Thursday, December 22, 2011

STUDENTS AS AN AGENT OF CHANGE

Glancing back to my university students years, I realized that I was not politically conscious not even remotely, I even doubt that it was imbedded in my subconscious mind. It was totally absent, my routine would involve going to class, a lot of reading and studying, swimming and tennis with jaymie and amie (my bff) or hanging around my hubby. The clubs I joined were known as zouk , aloha and modestos ( just to name a few- LOL-). In a nutshell I partied as hard as I studied.
I was never caught up with campus election, honestly to this day I do not understand how it works, I don’t even know yet care or even bothered to be elucidated by the pro aspirasi or pro mahasiswa shenanigans. I didn’t even vote for the first two years I was in uni. After my second year it was made compulsory to vote or we risked being fined, I survived this ordeal  by voting for the cutest guy and the most fashionable girl.
My political consciousness started to emerge only after BN sweeping lost in the recent 2008 elections. Looking back now , I kinda regretted not being politically conscious, especially looking at the situation now, and the controversy surrounding it. Adam Adli a student that was fighting for the removal of university and college act together with his comrades had become a hero for some and an  object of contempt for some, merely for because of flags. Before I embark upon this treacherous threshold, I would like to reinstate my point I am not a fan f DSAI, personally I am the last person that wants him as PM. Secondly when comes to politician I lived by this analogy… the are all Casanovas they would say anything to get into your pants… it is the vocation of academician to give an objective facade of the situation to the public.
coming back to the issue of auku, I am arguing that students are agents of social change,  The phrase was first used in 1965 at the annual conference of Canadian University Press in Calgary, when a delegation led by the McGill Daily proposed and passed an amendment to CUP's statement of principles that said "one of the major roles of the student press is to act as an agent of social change." The motion's authors argued that university students, including student journalists, had a special role to play in the social and civil-rights revolutions of the time, and objective reporting could not achieve this. Instead, student journalists had to take sides on social issues, and guide campus opinion accordingly.
 As educators, it is our responsibility to develop students with knowledge and skills that provide mechanisms to effectively integrate academic disciplines with an understanding of self in relation to others on campus, in the community, and across the globe. Intentional integration of student development theories, such as leadership identity development, in the classroom can effectively facilitate deeper understanding of how students are personally connected to greater social issues. Students develop as socially conscious leaders capable of creating sustainable social change. In other words, student development theory offers academic disciplines—specifically public administration, a framework in which to guide faculty and students through the process of developing oneself as an agent of change.
Within the individual category, the values of consciousness of self, congruence, and commitment are included. This is the point at which students learn and become aware of their own values. Metaphorically, during this process, students understand the lens through which they see the world. Personality and self-awareness,are acknowledged and discovered in this category. There are many aspects of individual identity; it is multidimensional , and perhaps most important, it involves acquiring a greater understanding of self through the context of one’s environment, race, sexual orientation, and gender (just to name a few). In other words, self-awareness, once acknowledged and discovered, means that students have a greater capacitywith which to make meaning of and connection to their lived experiences.
The intellectual and practical motif which most readily captures both the values and alternative practices exemplified in the Students as agent of change initiative is that of mutuality, of education as both a shared responsibility and a shared achievement predicated on the dispositions and demanding realities of dialogic encounter. What is both exciting and daunting about Students as agent of change is the way in which it both clarifies issues that are central to the development of a dialogic learning community (whether it be a school or some other kind of human practice) and the way it insists on a response to fundamental questions those issues throw up. The issues to which I am referring are at the heart, not only of what it means to be a citizen, but also of what it means to be and become a person. They have to do with both the intellectual and practical challenge of articulating what an inclusive educational community might look and feel like.
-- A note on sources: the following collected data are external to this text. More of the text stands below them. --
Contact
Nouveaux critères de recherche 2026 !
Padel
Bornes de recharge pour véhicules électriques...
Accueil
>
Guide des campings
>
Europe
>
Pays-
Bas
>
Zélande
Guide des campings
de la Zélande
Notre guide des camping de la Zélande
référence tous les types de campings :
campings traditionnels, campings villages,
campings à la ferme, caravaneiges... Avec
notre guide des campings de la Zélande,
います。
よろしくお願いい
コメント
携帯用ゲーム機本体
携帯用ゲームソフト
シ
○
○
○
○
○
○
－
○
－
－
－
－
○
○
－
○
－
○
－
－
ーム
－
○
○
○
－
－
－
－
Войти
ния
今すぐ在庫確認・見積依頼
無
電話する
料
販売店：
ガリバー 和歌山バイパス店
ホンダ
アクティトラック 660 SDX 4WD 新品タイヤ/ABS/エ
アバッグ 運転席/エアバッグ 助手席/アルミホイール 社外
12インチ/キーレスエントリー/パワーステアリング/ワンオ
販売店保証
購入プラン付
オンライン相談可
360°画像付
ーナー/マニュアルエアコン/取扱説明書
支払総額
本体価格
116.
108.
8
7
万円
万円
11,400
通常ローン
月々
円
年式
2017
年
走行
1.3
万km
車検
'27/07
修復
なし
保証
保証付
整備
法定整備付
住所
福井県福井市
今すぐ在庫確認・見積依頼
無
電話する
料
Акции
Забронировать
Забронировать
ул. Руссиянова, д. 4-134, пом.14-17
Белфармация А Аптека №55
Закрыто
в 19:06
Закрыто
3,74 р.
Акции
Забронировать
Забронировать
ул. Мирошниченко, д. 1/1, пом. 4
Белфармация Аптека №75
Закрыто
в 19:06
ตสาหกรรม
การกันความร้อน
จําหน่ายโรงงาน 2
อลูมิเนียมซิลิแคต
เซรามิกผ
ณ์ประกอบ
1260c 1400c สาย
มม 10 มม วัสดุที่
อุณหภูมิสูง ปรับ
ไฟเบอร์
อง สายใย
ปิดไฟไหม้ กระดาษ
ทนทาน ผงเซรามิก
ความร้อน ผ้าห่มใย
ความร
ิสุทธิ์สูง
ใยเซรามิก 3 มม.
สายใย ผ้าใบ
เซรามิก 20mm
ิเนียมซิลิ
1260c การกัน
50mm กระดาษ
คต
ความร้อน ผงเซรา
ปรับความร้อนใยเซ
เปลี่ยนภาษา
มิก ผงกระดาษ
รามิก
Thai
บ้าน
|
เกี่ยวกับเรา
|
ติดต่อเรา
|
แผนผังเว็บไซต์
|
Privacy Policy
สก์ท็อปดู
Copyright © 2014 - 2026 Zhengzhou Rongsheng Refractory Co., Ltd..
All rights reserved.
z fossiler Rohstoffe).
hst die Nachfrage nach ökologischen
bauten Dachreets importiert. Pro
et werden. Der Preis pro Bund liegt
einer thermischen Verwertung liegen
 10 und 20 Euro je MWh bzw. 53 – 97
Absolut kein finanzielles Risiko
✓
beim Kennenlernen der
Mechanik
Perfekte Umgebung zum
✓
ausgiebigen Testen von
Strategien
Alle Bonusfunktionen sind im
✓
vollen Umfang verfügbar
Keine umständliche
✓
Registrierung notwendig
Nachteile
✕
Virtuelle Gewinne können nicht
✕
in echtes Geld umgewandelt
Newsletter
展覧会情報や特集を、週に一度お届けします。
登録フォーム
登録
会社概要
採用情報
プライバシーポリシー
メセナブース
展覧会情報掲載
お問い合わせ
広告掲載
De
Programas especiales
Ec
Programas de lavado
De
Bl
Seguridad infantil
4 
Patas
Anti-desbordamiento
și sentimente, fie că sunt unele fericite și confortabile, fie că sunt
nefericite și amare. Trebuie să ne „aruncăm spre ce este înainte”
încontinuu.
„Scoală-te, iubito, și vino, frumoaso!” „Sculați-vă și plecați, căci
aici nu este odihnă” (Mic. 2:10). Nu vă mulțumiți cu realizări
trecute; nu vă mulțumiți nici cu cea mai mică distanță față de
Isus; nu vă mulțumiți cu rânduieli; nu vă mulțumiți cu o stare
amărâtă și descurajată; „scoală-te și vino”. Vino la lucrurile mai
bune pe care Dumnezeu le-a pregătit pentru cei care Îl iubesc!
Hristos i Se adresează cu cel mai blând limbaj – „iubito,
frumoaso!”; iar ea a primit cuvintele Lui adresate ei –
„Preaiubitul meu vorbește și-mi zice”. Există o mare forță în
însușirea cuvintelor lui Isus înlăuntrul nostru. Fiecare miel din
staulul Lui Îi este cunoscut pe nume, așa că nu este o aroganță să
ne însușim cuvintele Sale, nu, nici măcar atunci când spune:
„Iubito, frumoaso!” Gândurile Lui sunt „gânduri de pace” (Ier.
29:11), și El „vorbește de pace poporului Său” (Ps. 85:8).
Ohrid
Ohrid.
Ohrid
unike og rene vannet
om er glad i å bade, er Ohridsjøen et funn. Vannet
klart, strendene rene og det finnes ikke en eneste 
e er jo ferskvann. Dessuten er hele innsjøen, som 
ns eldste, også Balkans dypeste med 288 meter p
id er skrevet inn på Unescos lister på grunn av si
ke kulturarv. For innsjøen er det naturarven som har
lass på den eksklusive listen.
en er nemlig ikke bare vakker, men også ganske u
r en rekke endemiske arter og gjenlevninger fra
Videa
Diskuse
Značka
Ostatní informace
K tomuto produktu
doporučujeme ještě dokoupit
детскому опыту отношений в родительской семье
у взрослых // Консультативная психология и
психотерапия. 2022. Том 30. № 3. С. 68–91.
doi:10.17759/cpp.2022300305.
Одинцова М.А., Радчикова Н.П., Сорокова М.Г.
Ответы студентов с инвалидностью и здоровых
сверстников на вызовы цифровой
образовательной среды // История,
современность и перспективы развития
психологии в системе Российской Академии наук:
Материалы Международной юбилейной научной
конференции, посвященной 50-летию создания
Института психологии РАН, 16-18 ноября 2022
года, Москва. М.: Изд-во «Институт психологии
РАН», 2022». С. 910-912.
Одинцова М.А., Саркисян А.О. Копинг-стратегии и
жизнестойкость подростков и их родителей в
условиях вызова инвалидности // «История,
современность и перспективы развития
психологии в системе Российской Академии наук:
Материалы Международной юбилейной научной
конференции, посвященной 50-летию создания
Central to such a project are issues to do with power and authority, freedom and equality, and, as important and necessary as each of these, the dispositions and values of democratic living without which democracy itself becomes a mere mechanism that more often than we would wish turns out to betray the very aspirations that inspire its inception. Students as agents of change is potentially as creative and important as it is demanding, if only because it has within it the possibility of helping us to make a practical and theoretical leap of grounded imagination that takes seriously Raoul Vaneigem’s insistence that ‘A minute correction to the essential is more important than a hundred new accessories’.